The main result of the paper is: given a topologically complete space \(X\) and a “defining family of closed covers” \(\mathcal{A}\) of \(X\) (i.e., it satisfies some local refinement condition and completeness condition), to construct an inverse system \({\mathbf F}_{\mathcal A} = (F_{\lambda}, \pi_{\lambda}^{\mu}, \Lambda)\) of simplicial complexes and simplicial bonding maps, and an inverse system \({\mathbf N}_{\mathcal A} = (N_{\lambda}, \pi_{\lambda}^{\mu}, \Lambda)\) such that the limit spaces \(F_{\infty} = N_{\infty}\), where \(N_{\lambda}\) is a subcomplex of \(F_{\lambda}\) which is almost the same as a cover, and to obtain a proper map \(\pi: N_{\infty} \to X\), and a continuous map \(p: X\to N_{\infty}\) so that \(\pi\circ p = {\mathrm {id}}_X\) and the two maps \(p\circ \pi\) and \({\mathrm {id}}_{N_{\infty}}\) are homotopic (so \(N_{\infty}\) is homotopy equivalent to \(X\)). The construction of the inverse system is based on a modification of the theorem by S. Mardešić [Fundam. Math. 114, 53–78 (1981; Zbl 0411.54019)] that every topological space \(X\) admits a polyhedral resolution.
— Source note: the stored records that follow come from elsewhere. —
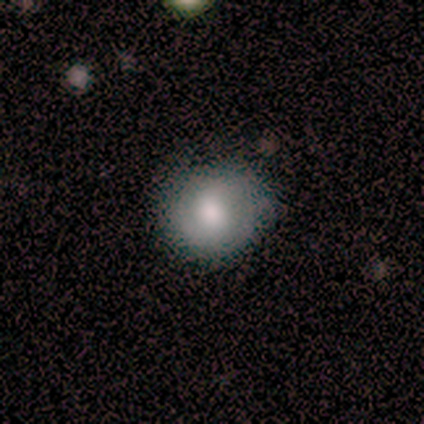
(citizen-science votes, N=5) Q: Smooth or featured?
A: smooth (80%); runner-up: featured or disk (20%)
Q: How rounded?
A: round (100%)
Q: Merging?
A: none (80%); runner-up: minor disturbance (20%)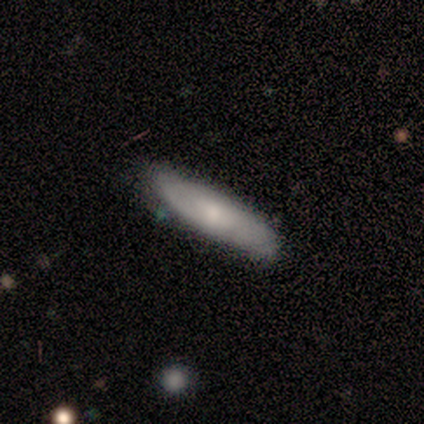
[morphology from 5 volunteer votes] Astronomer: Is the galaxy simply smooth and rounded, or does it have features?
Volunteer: smooth — 60%.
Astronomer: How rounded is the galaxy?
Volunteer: cigar-shaped — 67%.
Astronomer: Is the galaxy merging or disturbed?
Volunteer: none — 100%.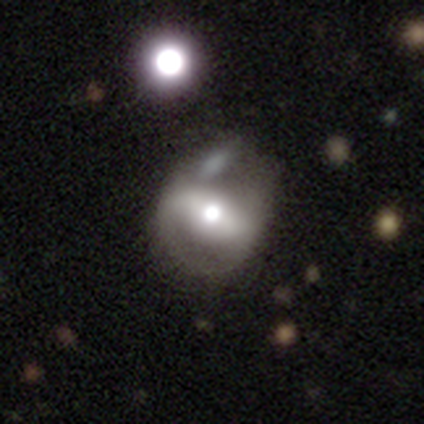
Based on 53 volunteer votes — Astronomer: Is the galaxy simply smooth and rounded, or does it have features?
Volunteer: featured or disk — 60%.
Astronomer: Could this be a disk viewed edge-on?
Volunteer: no — 100%.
The authors then show that if \(X\) is a compact Hausdorff space and \(\mathcal{A}\) is a family of locally finite, normal, closed covers of \(X\) satisfying the local refinement condition, then the inverse systems \({\mathbf F}_{\mathcal A}\) and \({\mathbf N}_{\mathcal A}\) are HPol-expansions of \(N_{\infty}\) and hence of \(X\), where an expansion is in the shape theoretical sense.
They also show that the restricted inverse system \({\mathbf F}^{(0)} = (F_{\lambda}^{(0)}, \pi_{\lambda}^{\mu}, \Lambda)\) is a cell structure in the sense of [W. Dębski and E. D. Tymchatyn, Topology Appl. 239, 293–307 (2018; Zbl 1390.54014)] representing a space canonically homeomorphic to \(X\).